Hasan Hüsâmeddîn Uşâkî Rahmetullahi aleyh Menkıbeleri
MAHZURU İZÂLE EDİNİZ
Bir zelzele yüzünden Hüsâmeddîn Uşâkî'nin türbe ve dergâhı harâb olmuş ve çökmüştü. Kabir, sokak zemininden çok aşağı kaymıştı. Yağmur suları kabre doluyordu. Zamânın Pâdişâhı Sultan İkinci Abdülhamîd Hân bir gece rüyâsında onu gördü. Uşâkî hazretleri sultâna; "Kabrimdeki mahzuru izâle ediniz." dedi. Sultan uyanınca, hemen yakını Hacı Ali Paşayı huzûruna çağırıp, rüyâsını anlattı. Sultan Abdülhamîd Hân, dergâhın yerini bilmiyordu.

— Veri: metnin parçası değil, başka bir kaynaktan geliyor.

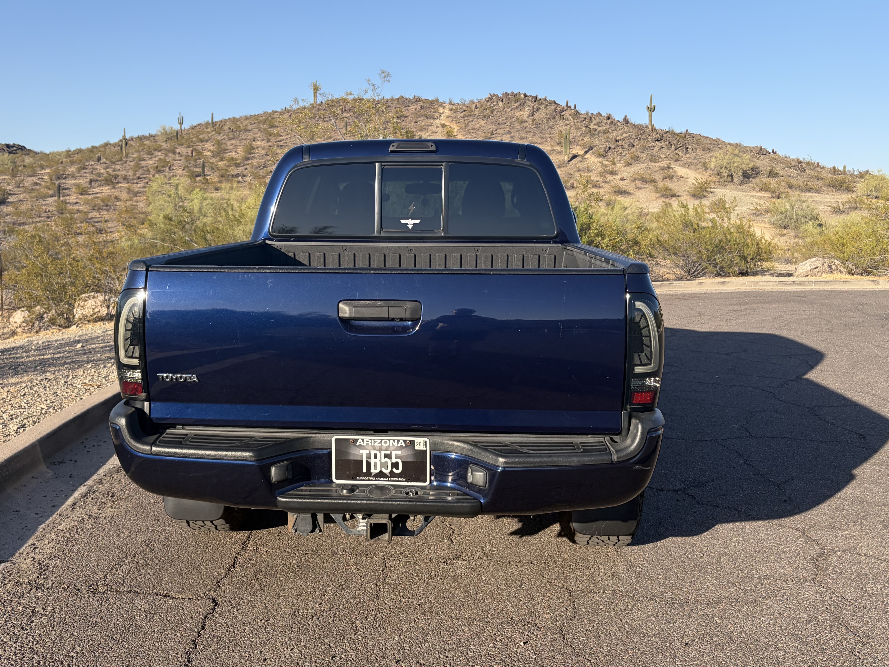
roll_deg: -1.3
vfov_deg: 44.2
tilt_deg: -5.5
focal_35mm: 32
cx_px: 387
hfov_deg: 56.6
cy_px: 327
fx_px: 822
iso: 50
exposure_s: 1/1587
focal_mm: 5.96
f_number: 1.6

Hacı Ali Paşaya dergâhın ve türbenin yerini bulmasını söyledi. Hacı Ali Paşa, Kasımpaşa'da dergâhın ve türbenin yerini araştırarak, buldu. Dergâhın zelzeleden ve su baskınından sonra yıkık ve dökük bir hâlde olduğunu sultâna bildirdi. Sultânın emri ile, dergâh ve türbe yeniden yaptırılarak şimdiki hâline getirildi.

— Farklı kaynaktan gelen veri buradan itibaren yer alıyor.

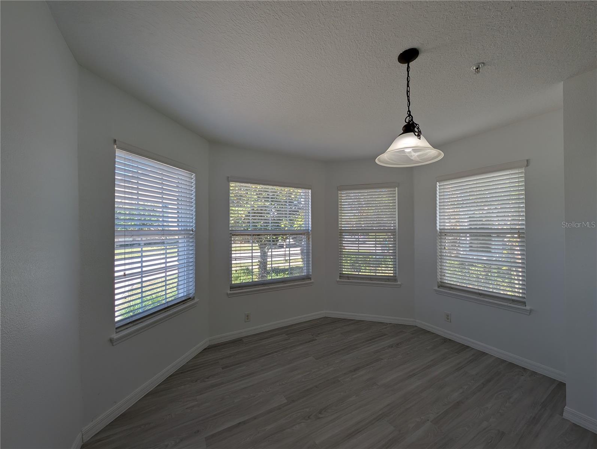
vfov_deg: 94.6
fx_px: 207
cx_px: 298
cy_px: 224
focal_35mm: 12
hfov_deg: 110.5
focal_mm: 2.23
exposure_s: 1/230
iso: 37
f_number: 1.95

Hüsâmeddîn Uşâkî, hac farîzasını yerine getirip geri dönerken, Konya'da rahatsızlandı ve 1594 (H.1003) senesinde orada vefât etti.Cenâze namazı Konya'da kılındı. Vasiyeti üzerine İstanbul'a götürülmek üzere yola çıkarıldı. Konya vâlisi, yola çıkmadan önce Hüsâmeddîn Uşâkî'nin cesedinin kokmaması için ilâçlatmak istedi. Fakat oğulları ve talebeleri buna karşı çıkarak, Uşâkî hazretlerinin kokmıyacağını söylediler ve ilâçlatmadılar. Mübârek bedeni, hiç kokmadan İstanbul'a getirildi şimdiki kabrinin bulunduğu yere defnedildi.

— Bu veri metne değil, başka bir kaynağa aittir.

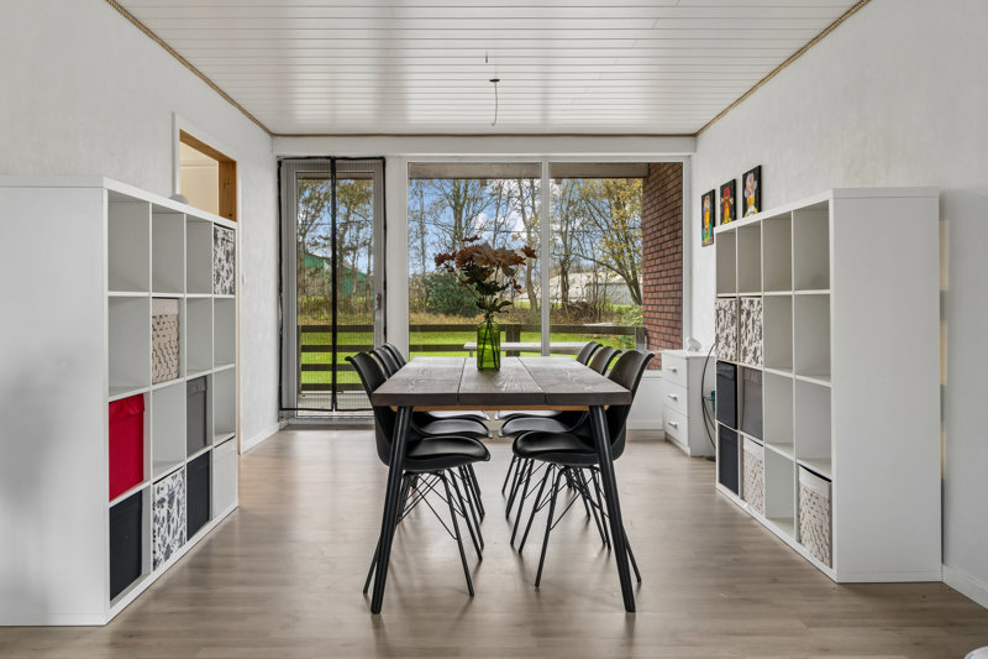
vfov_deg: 47.9
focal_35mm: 27
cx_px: 494
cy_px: 330
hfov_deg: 67.4
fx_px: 741
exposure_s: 1/6
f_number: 8
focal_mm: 18
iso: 200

Şöyle anlatılır: "Kasımpaşa'da, Uşâkî hazretlerinin dergâhı yakınlarında Ali Efendi isminde bir zât vardı. Ali Efendi misk satıcısı idi. Bir şey tartarken, hak geçmesin diye çok dikkat ederdi. Ali Efendi, hac farîzasını yerine getirmek için Mekkei mükerremeye gitmişti. Hacı olduktan sonra, Resûli ekremin kabri şerîfini ziyâret için Medînei münevvereye gitmek istedi. Fakat ayaklarındaki bir hastalıktan dolayı gidemedi. Bu duruma çok üzüldü. Bir gece rüyâsında Peygamber efendimizi gördü. Peygamber efendimiz ona; "Ağlama! Kasımpaşa'da evlâdım Hüsâmeddîni Uşâkî'nin kabrini ziyâret et, onu ziyâret etmek, beni ziyâret gibidir." buyurdu. Sonra İstanbul'a dönen Ali Efendi, hergün işe giderken Uşâkî hazretlerinin kabrini ziyâret etmeyi kendisine vazife ve âdet edinmişti. Vefât ederken bunu çocuklarına vasiyet etti."